**Work request**.
Below is a listing. Set down exactly the lines from the one containing "elimination of prejudices (4)" through the one containing "International Tribunal (2)", both ends included, and leave out the rest.

**Data excerpts**.
☆ ☆ ☆ ☆ ☆ ☆ ☆

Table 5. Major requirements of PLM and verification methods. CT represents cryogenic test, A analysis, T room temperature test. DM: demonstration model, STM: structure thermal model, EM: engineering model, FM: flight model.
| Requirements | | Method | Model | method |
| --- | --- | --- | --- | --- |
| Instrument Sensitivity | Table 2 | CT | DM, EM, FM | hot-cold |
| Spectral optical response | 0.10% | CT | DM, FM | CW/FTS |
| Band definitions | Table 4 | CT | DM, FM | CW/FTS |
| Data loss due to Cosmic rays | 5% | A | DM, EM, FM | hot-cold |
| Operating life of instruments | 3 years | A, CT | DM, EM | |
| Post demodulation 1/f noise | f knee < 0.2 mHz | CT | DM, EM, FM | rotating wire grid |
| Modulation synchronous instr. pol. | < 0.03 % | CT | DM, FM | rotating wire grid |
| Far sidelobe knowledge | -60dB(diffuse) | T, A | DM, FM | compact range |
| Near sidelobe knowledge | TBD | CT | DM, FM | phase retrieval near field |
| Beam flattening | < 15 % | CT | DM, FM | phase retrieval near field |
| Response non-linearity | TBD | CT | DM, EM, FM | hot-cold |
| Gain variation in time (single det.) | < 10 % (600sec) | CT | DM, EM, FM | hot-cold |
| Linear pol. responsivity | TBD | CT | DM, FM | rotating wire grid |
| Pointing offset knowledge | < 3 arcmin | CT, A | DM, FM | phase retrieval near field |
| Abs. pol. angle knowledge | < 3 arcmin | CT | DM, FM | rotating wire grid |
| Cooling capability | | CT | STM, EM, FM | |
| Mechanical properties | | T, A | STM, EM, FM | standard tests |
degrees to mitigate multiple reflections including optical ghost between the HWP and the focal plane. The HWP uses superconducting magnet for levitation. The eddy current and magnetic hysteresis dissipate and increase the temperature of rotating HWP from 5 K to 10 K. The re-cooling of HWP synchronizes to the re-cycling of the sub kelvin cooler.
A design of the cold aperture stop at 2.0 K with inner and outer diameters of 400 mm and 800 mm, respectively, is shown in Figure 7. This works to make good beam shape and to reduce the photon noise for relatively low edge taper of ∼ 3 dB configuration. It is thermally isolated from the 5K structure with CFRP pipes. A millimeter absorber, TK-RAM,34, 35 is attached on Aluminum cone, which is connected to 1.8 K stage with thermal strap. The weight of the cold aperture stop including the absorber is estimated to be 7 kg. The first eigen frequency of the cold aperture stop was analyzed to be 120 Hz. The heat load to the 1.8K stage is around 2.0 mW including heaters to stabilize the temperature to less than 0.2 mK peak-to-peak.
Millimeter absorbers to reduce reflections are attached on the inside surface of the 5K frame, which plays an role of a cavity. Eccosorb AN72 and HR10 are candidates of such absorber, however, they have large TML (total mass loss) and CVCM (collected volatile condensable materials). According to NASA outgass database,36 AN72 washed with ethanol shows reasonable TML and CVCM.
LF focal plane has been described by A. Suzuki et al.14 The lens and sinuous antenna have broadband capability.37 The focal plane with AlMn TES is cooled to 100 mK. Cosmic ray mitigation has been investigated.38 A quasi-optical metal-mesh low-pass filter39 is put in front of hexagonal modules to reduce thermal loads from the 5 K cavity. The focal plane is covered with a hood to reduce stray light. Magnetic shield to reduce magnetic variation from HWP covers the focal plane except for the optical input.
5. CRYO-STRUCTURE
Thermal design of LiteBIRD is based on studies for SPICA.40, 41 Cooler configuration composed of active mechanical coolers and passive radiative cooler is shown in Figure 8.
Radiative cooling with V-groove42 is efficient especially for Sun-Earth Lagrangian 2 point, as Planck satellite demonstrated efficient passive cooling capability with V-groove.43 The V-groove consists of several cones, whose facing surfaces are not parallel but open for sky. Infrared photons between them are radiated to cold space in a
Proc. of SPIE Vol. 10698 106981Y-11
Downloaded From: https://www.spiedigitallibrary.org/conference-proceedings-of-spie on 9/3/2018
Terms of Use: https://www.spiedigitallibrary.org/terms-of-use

☆ ☆ ☆ ☆ ☆ ☆ ☆

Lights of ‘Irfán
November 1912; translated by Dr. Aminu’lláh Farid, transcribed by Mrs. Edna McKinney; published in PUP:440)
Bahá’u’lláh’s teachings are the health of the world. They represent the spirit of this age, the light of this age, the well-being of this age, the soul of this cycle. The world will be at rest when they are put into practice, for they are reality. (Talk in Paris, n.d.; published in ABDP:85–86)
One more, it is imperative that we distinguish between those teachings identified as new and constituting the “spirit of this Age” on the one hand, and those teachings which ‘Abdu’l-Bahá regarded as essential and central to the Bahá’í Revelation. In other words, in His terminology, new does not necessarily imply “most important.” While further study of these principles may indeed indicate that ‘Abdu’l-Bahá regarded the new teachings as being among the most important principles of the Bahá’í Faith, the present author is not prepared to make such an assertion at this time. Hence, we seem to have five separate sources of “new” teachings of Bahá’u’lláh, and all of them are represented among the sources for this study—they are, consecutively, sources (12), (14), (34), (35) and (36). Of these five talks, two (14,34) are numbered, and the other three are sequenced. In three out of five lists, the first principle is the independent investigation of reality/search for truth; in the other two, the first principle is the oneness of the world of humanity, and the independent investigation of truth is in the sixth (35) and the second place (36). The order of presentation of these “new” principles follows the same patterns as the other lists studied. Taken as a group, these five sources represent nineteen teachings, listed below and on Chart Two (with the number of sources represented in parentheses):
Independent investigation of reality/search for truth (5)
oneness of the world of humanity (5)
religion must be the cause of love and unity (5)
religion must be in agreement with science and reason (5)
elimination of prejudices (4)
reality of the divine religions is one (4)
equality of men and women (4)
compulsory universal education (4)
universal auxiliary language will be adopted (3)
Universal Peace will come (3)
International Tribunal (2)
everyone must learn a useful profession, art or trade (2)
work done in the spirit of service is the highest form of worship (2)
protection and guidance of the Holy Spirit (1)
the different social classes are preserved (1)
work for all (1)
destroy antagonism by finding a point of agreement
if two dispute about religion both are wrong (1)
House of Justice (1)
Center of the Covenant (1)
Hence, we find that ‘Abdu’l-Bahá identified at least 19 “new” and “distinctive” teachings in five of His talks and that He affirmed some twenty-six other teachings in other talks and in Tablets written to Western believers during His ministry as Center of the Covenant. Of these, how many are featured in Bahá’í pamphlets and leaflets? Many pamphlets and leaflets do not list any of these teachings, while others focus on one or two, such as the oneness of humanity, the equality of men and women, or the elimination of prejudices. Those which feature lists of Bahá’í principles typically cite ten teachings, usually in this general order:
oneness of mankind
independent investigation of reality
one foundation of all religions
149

☆ ☆ ☆ ☆ ☆ ☆ ☆

**Task result**.
elimination of prejudices (4)
reality of the divine religions is one (4)
equality of men and women (4)
compulsory universal education (4)
universal auxiliary language will be adopted (3)
Universal Peace will come (3)
International Tribunal (2)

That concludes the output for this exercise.